Records taken from a data source
*****
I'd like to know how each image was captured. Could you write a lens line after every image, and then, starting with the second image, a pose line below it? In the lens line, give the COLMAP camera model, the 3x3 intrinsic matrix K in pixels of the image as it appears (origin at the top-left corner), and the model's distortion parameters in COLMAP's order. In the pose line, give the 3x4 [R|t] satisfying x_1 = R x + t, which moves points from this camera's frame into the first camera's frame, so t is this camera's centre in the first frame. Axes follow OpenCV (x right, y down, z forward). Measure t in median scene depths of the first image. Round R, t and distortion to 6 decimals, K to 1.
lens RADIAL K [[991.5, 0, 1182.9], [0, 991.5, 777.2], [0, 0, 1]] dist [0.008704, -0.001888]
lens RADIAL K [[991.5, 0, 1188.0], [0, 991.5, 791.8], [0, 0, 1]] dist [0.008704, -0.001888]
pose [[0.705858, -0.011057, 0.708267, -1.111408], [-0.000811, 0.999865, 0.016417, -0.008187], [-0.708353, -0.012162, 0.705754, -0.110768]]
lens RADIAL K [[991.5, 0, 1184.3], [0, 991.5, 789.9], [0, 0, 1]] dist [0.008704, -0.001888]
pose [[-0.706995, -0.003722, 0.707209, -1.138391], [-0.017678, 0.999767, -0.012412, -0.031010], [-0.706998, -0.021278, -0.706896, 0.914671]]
*****
AIM OF THE EXERCISE
Please return every line of the records above verbatim, keeping their order.

ANSWER SECTION
I'd like to know how each image was captured. Could you write a lens line after every image, and then, starting with the second image, a pose line below it? In the lens line, give the COLMAP camera model, the 3x3 intrinsic matrix K in pixels of the image as it appears (origin at the top-left corner), and the model's distortion parameters in COLMAP's order. In the pose line, give the 3x4 [R|t] satisfying x_1 = R x + t, which moves points from this camera's frame into the first camera's frame, so t is this camera's centre in the first frame. Axes follow OpenCV (x right, y down, z forward). Measure t in median scene depths of the first image. Round R, t and distortion to 6 decimals, K to 1.
lens RADIAL K [[991.5, 0, 1182.9], [0, 991.5, 777.2], [0, 0, 1]] dist [0.008704, -0.001888]
lens RADIAL K [[991.5, 0, 1188.0], [0, 991.5, 791.8], [0, 0, 1]] dist [0.008704, -0.001888]
pose [[0.705858, -0.011057, 0.708267, -1.111408], [-0.000811, 0.999865, 0.016417, -0.008187], [-0.708353, -0.012162, 0.705754, -0.110768]]
lens RADIAL K [[991.5, 0, 1184.3], [0, 991.5, 789.9], [0, 0, 1]] dist [0.008704, -0.001888]
pose [[-0.706995, -0.003722, 0.707209, -1.138391], [-0.017678, 0.999767, -0.012412, -0.031010], [-0.706998, -0.021278, -0.706896, 0.914671]]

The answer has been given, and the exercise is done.